Is there a way to pass my types from the sequelize model to the typescript?

My model code:

import { Table, Column, Model, DataType } from 'sequelize-typescript';

@Table
export class User extends Model {
    @Column({ type: DataType.UUID, defaultValue: DataType.UUIDV4 })
    userId!: string;

    @Column({ allowNull: false })
    username!: string;

    @Column({ allowNull: false, unique: true })
    email!: string;

    @Column({ defaultValue: false })
    confirmed!: boolean;

    @Column({ allowNull: false })
    password!: string;

    @Column({ defaultValue: false })
    isAdmin!: boolean;
}

Code in my route with instance fields of model, they all have type any:

const { userId, username, email, confirmed, password, isAdmin } = req.body;

Answer 1

Yes, you can use the User class as a type for req.body .

const { 
  userId, 
  username, 
  email, 
  confirmed, 
  password, 
  isAdmin
} = req.body as User

Playground

---

You should be a bit careful with the User type, as it includes a lot of extra functions like $count() or $create() . You should exclude them from the type when using it to type user input.

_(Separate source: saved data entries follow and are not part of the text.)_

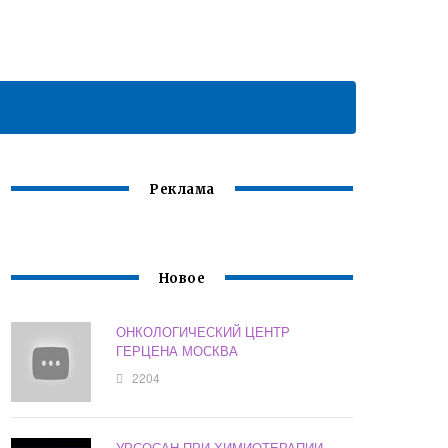
Реклама
Новое
ОНКОЛОГИЧЕСКИЙ ЦЕНТР
ГЕРЦЕНА МОСКВА
2204
УРСОСАН ПРИ ХИМИОТЕРАПИИ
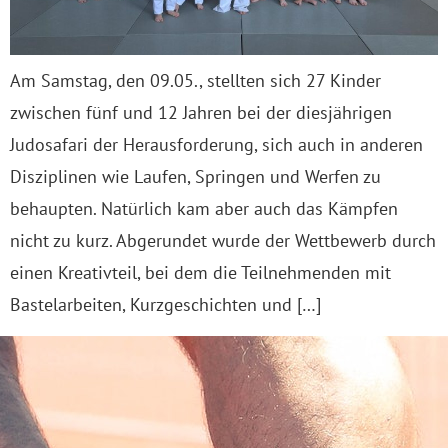
Am Samstag, den 09.05., stellten sich 27 Kinder
zwischen fünf und 12 Jahren bei der diesjährigen
Judosafari der Herausforderung, sich auch in anderen
Disziplinen wie Laufen, Springen und Werfen zu
behaupten. Natürlich kam aber auch das Kämpfen
nicht zu kurz. Abgerundet wurde der Wettbewerb durch
einen Kreativteil, bei dem die Teilnehmenden mit
Bastelarbeiten, Kurzgeschichten und […]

type NonFunctionPropertyNames<T> = { [K in keyof T]: T[K] extends Function ? never : K }[keyof T];
type NonFunctionProperties<T> = Pick<T, NonFunctionPropertyNames<T>>

const { 
  userId, 
  username, 
  email, 
  confirmed, 
  password, 
  isAdmin
} = req.body as NonFunctionProperties<User>

Playground

---

If you only want the properties you defined inside the User class without any inherited properties from Model , use this:

type WithoutModel<T> = Omit<T, keyof Model>

const { 
  userId, 
  username, 
  email, 
  confirmed, 
  password, 
  isAdmin
} = req.body as WithoutModel<User>

Playground

Answer 2

Sequelize provides a Utility Type Attributes<M extends Model> for this, if I am reading your question correctly. https://sequelize.org/docs/v6/other-topics/typescript/